X-ray polarisation signatures in bombarded magnetar atmospheres

TL;DR

This paper models the X-ray polarization signatures of magnetar atmospheres affected by magnetospheric particle bombardment, revealing how energy deposition influences polarization degree and comparing predictions with IXPE observations.

Contribution

It introduces radiative transfer solutions for bombarded magnetar atmospheres, highlighting the impact of energy deposition on polarization properties and providing a framework for observational comparison.

Findings

Polarization degree is reduced by atmospheric bombardment.

Increasing crustal heat flow enhances polarization at higher energies.

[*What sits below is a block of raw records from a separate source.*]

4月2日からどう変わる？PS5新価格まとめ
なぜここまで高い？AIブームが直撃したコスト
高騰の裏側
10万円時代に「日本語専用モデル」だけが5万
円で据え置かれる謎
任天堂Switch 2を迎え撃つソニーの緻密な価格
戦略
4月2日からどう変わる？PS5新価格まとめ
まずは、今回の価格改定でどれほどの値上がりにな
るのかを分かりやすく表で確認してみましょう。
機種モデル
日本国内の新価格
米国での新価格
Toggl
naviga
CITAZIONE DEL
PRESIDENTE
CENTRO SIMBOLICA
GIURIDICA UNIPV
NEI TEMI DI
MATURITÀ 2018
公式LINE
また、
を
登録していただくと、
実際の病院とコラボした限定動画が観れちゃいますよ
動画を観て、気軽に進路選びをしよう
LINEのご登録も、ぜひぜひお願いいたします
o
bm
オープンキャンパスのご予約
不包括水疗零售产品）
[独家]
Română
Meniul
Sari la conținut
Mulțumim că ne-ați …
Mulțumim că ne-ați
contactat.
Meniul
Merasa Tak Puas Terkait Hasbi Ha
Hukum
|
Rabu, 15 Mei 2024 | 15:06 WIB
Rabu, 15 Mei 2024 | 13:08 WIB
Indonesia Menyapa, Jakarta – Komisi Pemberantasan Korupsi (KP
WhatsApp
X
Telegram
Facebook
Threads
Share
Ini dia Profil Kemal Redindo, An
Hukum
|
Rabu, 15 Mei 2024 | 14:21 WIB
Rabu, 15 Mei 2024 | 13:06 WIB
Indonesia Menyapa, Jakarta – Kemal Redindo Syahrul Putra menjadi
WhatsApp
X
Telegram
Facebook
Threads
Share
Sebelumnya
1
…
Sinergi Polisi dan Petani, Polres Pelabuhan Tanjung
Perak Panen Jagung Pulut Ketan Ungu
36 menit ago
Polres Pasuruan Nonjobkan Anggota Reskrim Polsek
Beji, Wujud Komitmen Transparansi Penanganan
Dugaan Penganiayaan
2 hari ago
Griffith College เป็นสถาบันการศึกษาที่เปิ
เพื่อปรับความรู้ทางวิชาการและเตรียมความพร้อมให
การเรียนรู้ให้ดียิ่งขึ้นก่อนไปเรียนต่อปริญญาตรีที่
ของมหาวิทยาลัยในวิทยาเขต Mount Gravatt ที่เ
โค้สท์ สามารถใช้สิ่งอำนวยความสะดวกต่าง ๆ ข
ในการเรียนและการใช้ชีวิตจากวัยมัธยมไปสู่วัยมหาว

Model predictions align with recent IXPE magnetar observations.

Abstract

Magnetars are neutron stars that host huge, complex magnetic fields which require supporting currents to flow along the closed field lines. This makes magnetar atmospheres different from those of passively cooling neutron stars because of the heat deposited by backflowing charges impinging on the star surface layers. This particle bombardment is expected to imprint the spectral and, even more, the polarisation properties of the emitted thermal radiation. We present solutions for the radiative transfer problem for bombarded plane-parallel atmospheres in the high magnetic field regime. The temperature profile is assumed a priori, and selected in such a way to reflect the varying rate of energy deposition in the slab (from the impinging currents and/or from the cooling crust). We find that thermal X-ray emission powered entirely by the energy released in the atmosphere by the magnetospheric back-bombardment is linearly polarised and X-mode dominated, but its polarisation degree is significantly reduced (down to $10-50\%$) when compared with that expected from a standard atmosphere heated only from the cooling crust below. By increasing the fraction of heat flowing in from the crust the polarisation degree of the emergent radiation increases, first at higher energies ($\sim 10$ keV) and then in the entire soft X-ray band. We use our models inside a ray-tracing code to derive the expected emission properties as measured by a distant observer and compare our results with recent IXPE observations of magnetar sources.